The Class Action Fairness Act of 2005 (the "Act"), which was signed into law today by President Bush, establishes original federal jurisdiction over large, interstate class actions. The legislation seeks to limit the ability of plaintiffs’ lawyers to forum shop by filing interstate or nationwide class actions in states where the law or the judiciary is plaintiff-friendly. The Act also defines a new type of action subject to federal jurisdiction, the "mass action," which may become a means for removing certain mass tort and product liability claims to federal court. In addition, the Act places limits on attorney’s fees awards in "coupon settlements." The Act is ambiguous in several key respects, however, and its scope and effect will be the subject of intensive litigation over the coming years.

The scope of federal jurisdiction over large interstate class actions under the Act

The primary focus of the Act is on jurisdiction over large, interstate class actions. With various exceptions, the Act gives the federal courts jurisdiction over class actions involving 100 or more class members, where the aggregate amount of all the class members’ claims exceeds $5,000,000, and any member of the class is a citizen of a state or foreign country different from any defendant’s state or country of citizenship. The Act applies prospectively to any class action filed after the date of enactment; it does not apply to pending class actions.
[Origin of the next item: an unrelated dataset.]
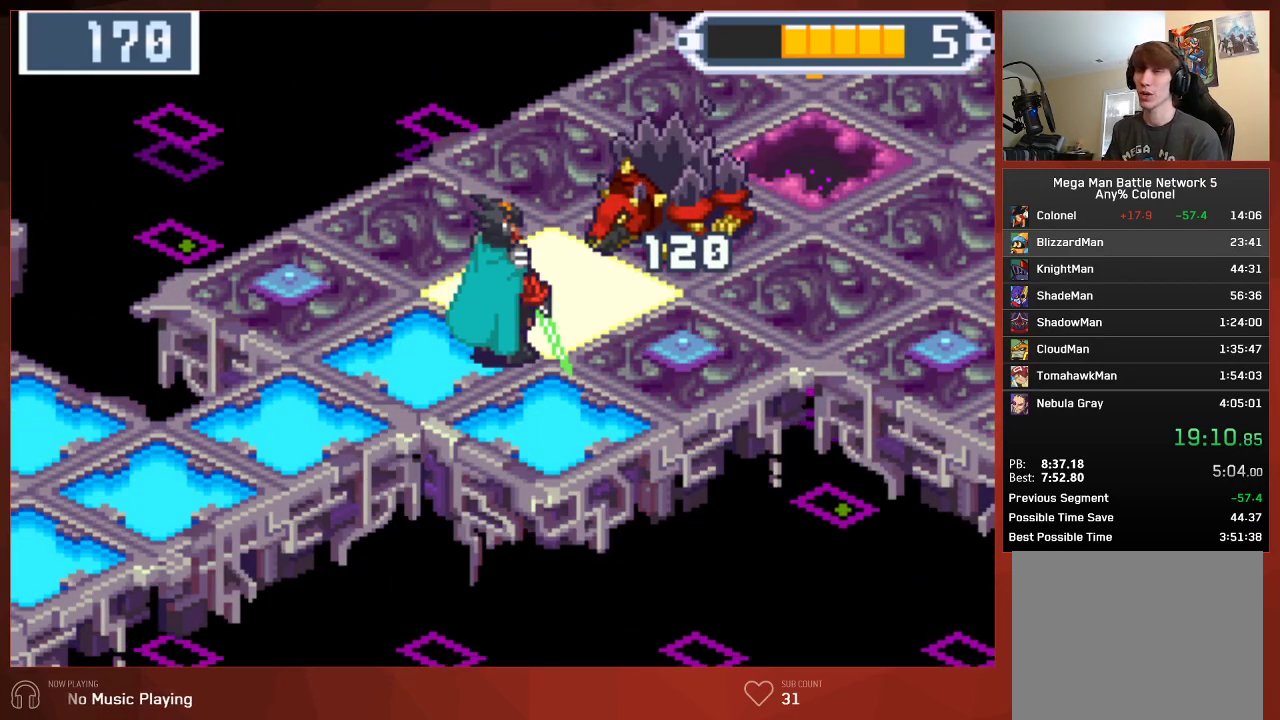
{"buttons": [], "left_stick": "center", "right_stick": "center", "events": [[33, "CIRCLE", "up"]]}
The Act also does not apply to securities class actions and most class actions brought against states, state officials or other governmental entities.

The Act does not strip state courts of jurisdiction over these large class actions, but rather makes them removable to federal court. The removal rules established by the Act are more lenient than in other actions, however. Unlike in most other actions, under the Act any defendant can remove a qualified class action without the consent of all defendants,1 and a qualified class action may be removed even if a defendant is a citizen of the state in which the case is filed.2 In addition, as discussed further below, the Act establishes a procedure for discretionary appellate review of orders on motions to remand that does not exist for any other cases removed to federal court.

The Act potentially covers a wide range of large class actions, including any large class action with class members from three or more states, and many, but probably not all, class actions with class members from two states.3 Thus, any "nationwide" class actions may now be subject to federal jurisdiction. Federal jurisdiction is not automatic for all such class actions, however. The Act sets forth limits on its application that depend on the extent to which the plaintiffs and defendants are citizens of the state in which the action is filed.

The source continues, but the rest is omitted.